(Source extract)
______

CinemaCon 2025 - Amazon MGM Studios
The tech company affirmed their implicit promise to (metaphorically) replace 20th Century Fox, but the fear is that they are merely replacing STX Entertainment.
Amazon made its first “trip” to CinemaCon on Wednesday night and reaffirmed its commitment/promise to deliver around a dozen theatrical releases. And, amid a well-paced presentation that offered up sneak peeks and sizzle reels, the films previewed looked, on the whole, entirely intriguing. The implied hope was that Amazon MGM Studios would, via a regular slate of diversified (in terms of budgets and genre) mainstream theatrical offerings, supplement or outright “replace” what the multiplex ecosystem has badly lacked since 20th Century Fox was swallowed up by the Disney empire.
As noted many times, much of the “pre-COVID versus COVID-era” box office difference comes down to fewer studios releasing fewer movies compared to the 2010s. A considerable part of that vacuum was Fox, which previously dropped 15-25 movies a year, becoming 20th Century Studios, which offered up a handful of primarily IP-specific titles. The films on display were what we’ve allegedly craved, so the question is whether Amazon and friends can get audiences to show up for the very kind of films that they’ve regularly ignored since 2016.
The presentation began with a proverbial bang, namely the trailer for the Ryan Gosling-starring sci-fi melodrama Project Hail Mary. The flick, produced by Amy Pascal and directed by Chris Lord and Phil Miller (their first feature directorial effort since 22 Jump Street in 2014), concerns a hapless science teacher chosen for a likely suicide mission to save the galaxy. Having not read Andy Weir’s 2021 novel, it looks offhand like (not a criticism) a hybrid of The Martian and China’s (very good) Moon Man.

______

(Brief 1)
According to the CinemaCon article, what accounts for much of the box office difference between the pre-COVID and COVID eras, and what part did Fox play in it?
(Brief 2)
In the CinemaCon article, rewrite the passage starting at "CinemaCon 2025 - Amazon" and ending at "replacing STX Entertainment.", replacing "tech company" with "retail giant".
(Brief 3)
Answer these from the CinemaCon article:
(a) How many theatrical releases did Amazon reaffirm its commitment to deliver?
(b) How many movies a year did Fox previously release?
(c) Who produced Project Hail Mary?
The data after this point is unrelated to the CinemaCon article.

______

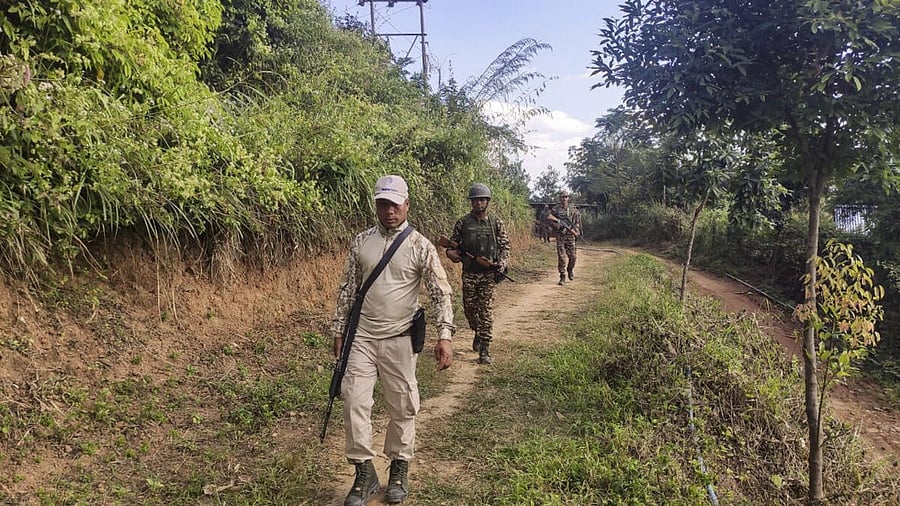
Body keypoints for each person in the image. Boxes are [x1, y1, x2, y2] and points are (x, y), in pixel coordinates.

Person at [332, 175, 455, 505]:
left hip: (400, 339)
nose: (389, 211)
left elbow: (440, 293)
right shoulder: (361, 242)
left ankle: (399, 467)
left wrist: (444, 335)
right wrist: (339, 331)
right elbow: (347, 289)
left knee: (402, 405)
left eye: (394, 204)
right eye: (382, 204)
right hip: (362, 338)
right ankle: (364, 472)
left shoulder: (420, 246)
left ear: (406, 205)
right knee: (354, 400)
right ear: (376, 205)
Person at [444, 183, 511, 365]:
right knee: (470, 310)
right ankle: (477, 331)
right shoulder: (463, 223)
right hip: (469, 274)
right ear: (471, 202)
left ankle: (485, 348)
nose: (479, 203)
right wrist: (452, 255)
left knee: (486, 311)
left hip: (488, 274)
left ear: (487, 201)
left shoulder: (496, 222)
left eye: (482, 200)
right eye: (475, 200)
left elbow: (505, 246)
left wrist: (502, 264)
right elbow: (451, 246)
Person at [551, 190, 582, 285]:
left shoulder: (573, 210)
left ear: (568, 198)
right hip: (560, 235)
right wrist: (558, 226)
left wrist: (576, 231)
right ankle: (562, 276)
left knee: (573, 257)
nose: (564, 199)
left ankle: (570, 269)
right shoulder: (555, 209)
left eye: (566, 197)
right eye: (562, 197)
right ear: (560, 198)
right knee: (561, 257)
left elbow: (577, 222)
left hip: (570, 236)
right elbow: (550, 220)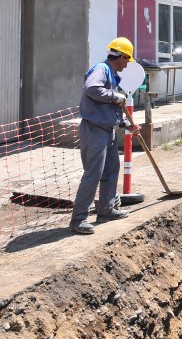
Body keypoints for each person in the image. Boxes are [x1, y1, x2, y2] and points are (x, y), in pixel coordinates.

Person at [70, 37, 140, 235]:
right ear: (121, 56)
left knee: (111, 170)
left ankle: (106, 210)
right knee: (93, 174)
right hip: (94, 131)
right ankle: (78, 219)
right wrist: (115, 96)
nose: (127, 65)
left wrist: (126, 124)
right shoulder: (101, 70)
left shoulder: (112, 74)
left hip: (106, 130)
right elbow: (92, 89)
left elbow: (111, 110)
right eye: (127, 60)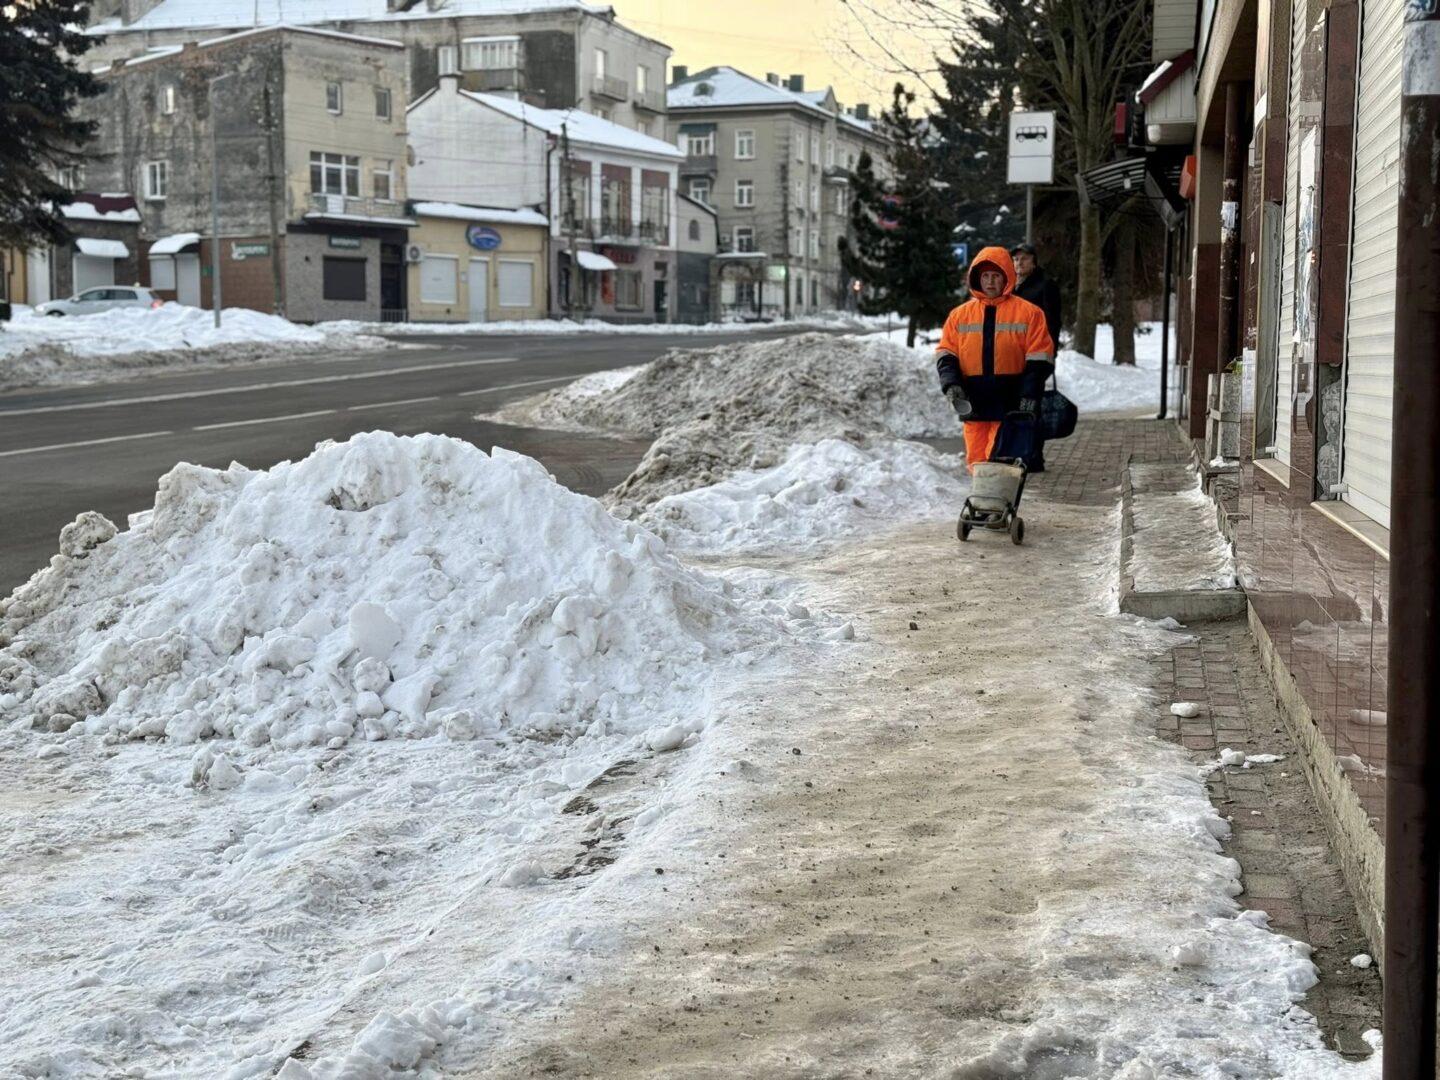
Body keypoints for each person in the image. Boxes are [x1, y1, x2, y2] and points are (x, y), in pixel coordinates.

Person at [935, 246, 1054, 473]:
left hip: (1010, 401)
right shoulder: (959, 316)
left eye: (996, 276)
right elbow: (946, 354)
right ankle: (983, 502)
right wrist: (951, 384)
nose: (990, 282)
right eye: (985, 276)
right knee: (977, 462)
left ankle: (997, 504)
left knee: (1001, 462)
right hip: (975, 401)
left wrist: (1028, 395)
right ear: (976, 279)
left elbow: (1039, 359)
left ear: (1007, 277)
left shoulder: (1029, 313)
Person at [1010, 243, 1061, 472]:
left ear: (1034, 261)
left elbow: (1053, 322)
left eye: (1024, 258)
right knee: (1015, 405)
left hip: (1037, 357)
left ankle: (1033, 457)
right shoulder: (1010, 287)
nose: (1019, 263)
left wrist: (1049, 354)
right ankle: (1017, 452)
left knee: (1031, 406)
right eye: (1016, 259)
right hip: (1012, 358)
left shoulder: (1044, 285)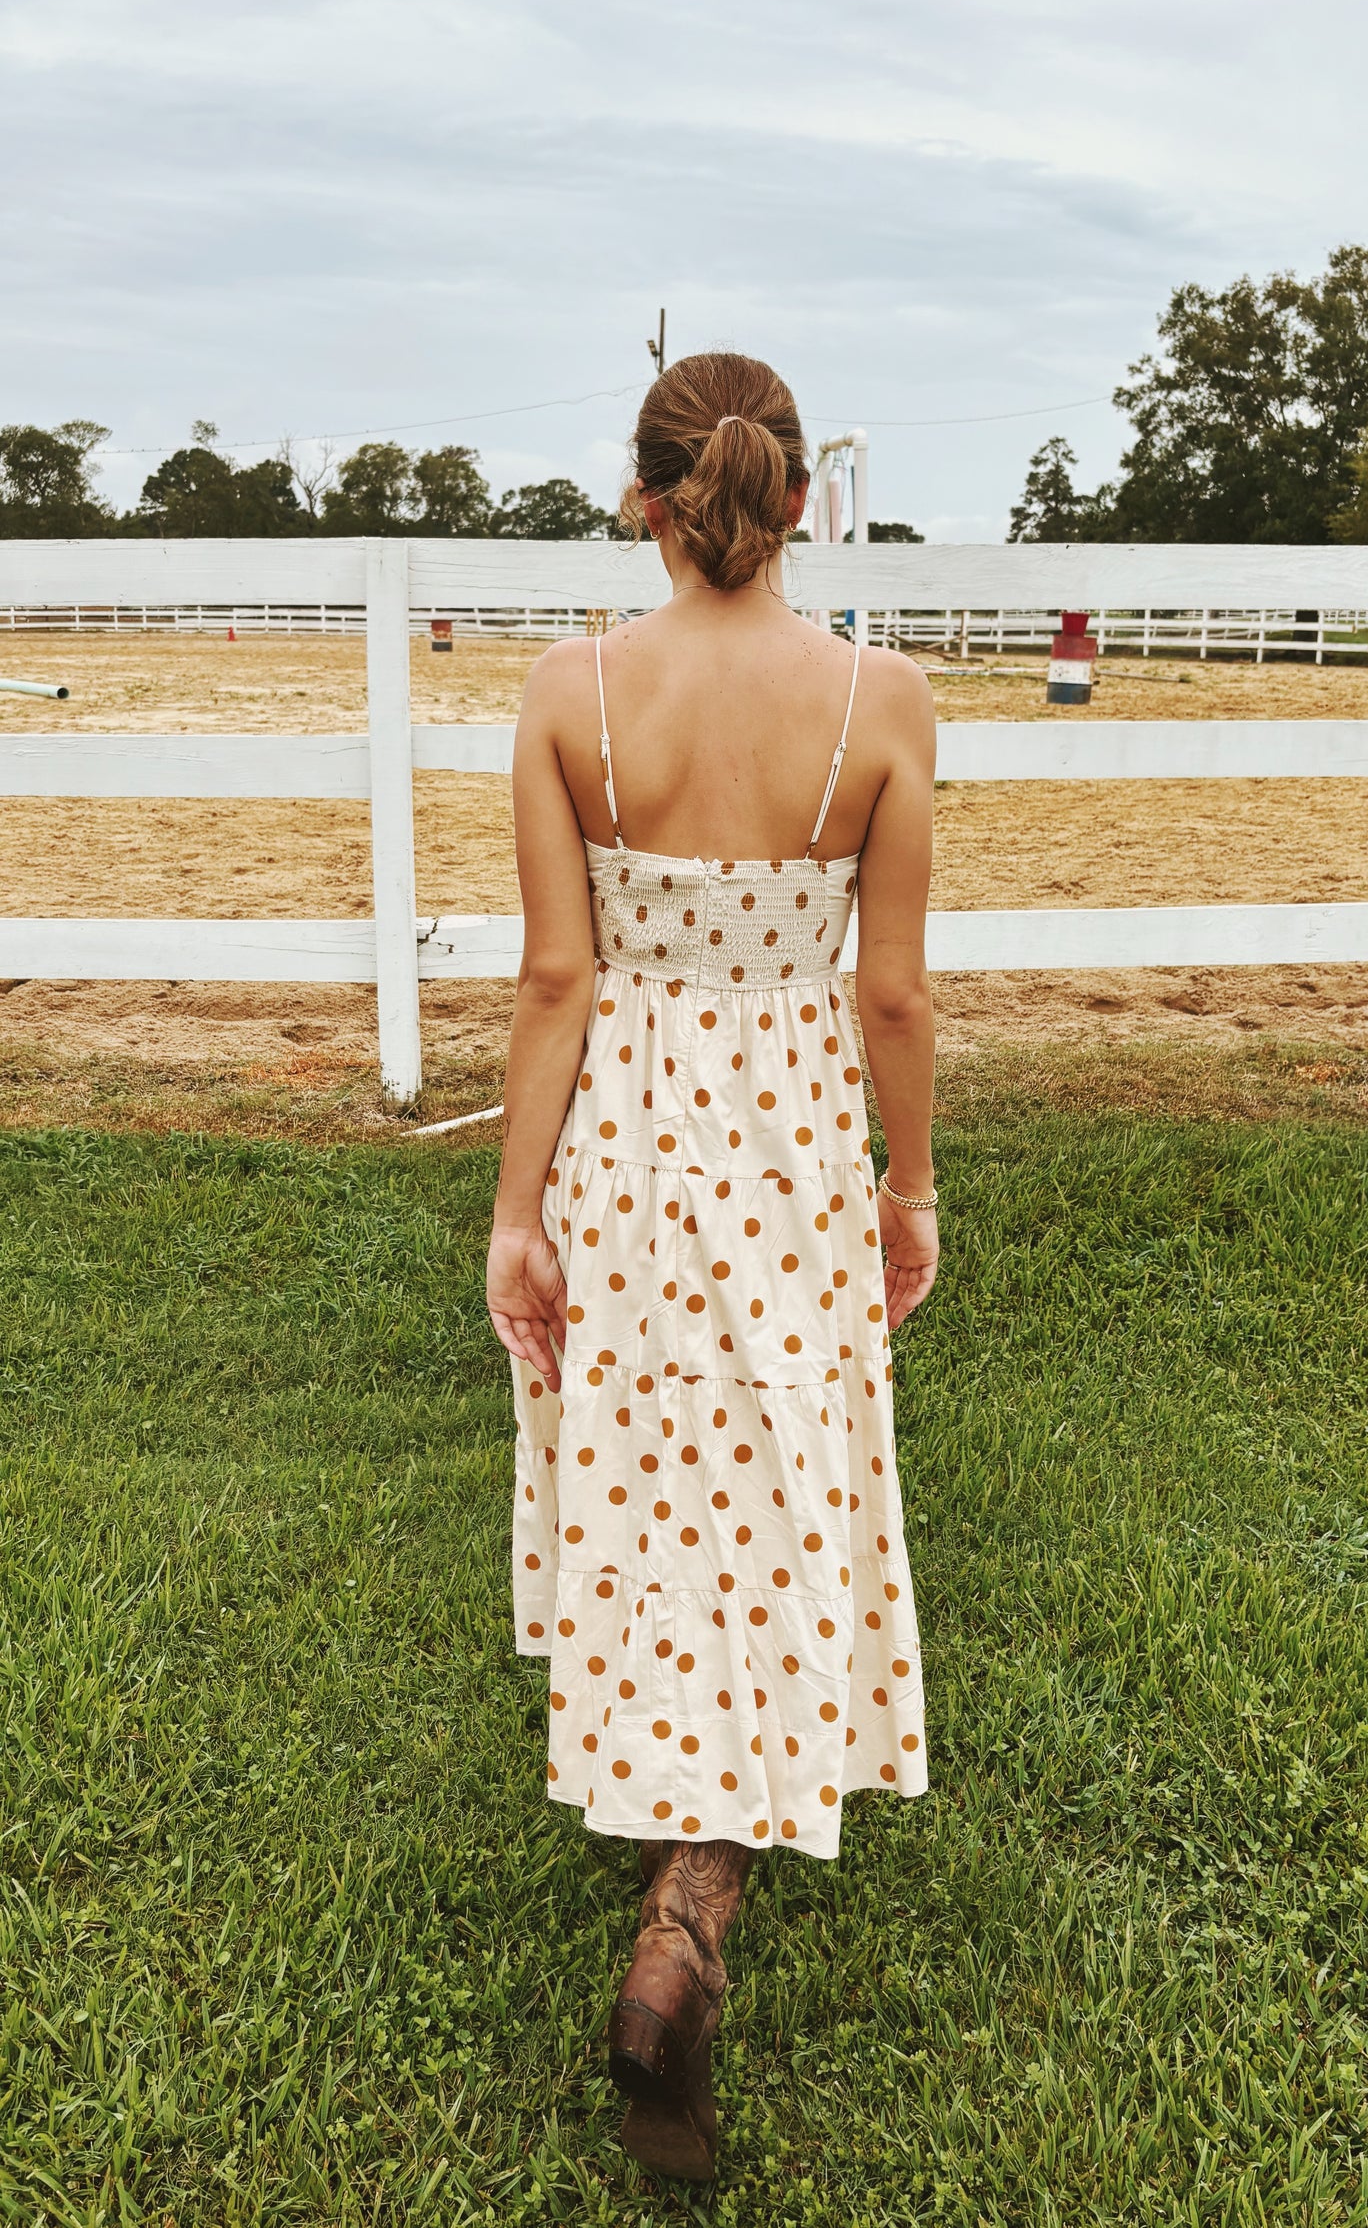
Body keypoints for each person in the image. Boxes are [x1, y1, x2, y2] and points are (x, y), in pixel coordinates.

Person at [486, 350, 939, 2180]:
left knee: (651, 1467)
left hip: (628, 1127)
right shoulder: (880, 700)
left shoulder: (569, 690)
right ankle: (694, 1901)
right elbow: (890, 990)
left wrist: (518, 1210)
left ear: (647, 498)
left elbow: (550, 981)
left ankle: (680, 1854)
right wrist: (909, 1186)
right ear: (800, 499)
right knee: (776, 1477)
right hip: (788, 1134)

______

(Task response 1)
The CinemaCon article attributes much of the difference to fewer studios releasing fewer movies than in the 2010s. Fox was a considerable part of that gap: it once released 15-25 movies a year, but as 20th Century Studios it offered only a handful of titles, most of them IP-specific.

(Task response 2)
CinemaCon 2025 - Amazon MGM Studios
The retail giant affirmed their implicit promise to (metaphorically) replace 20th Century Fox, but the fear is that they are merely replacing STX Entertainment.

(Task response 3)
(a) Around a dozen.
(b) 15-25.
(c) Amy Pascal.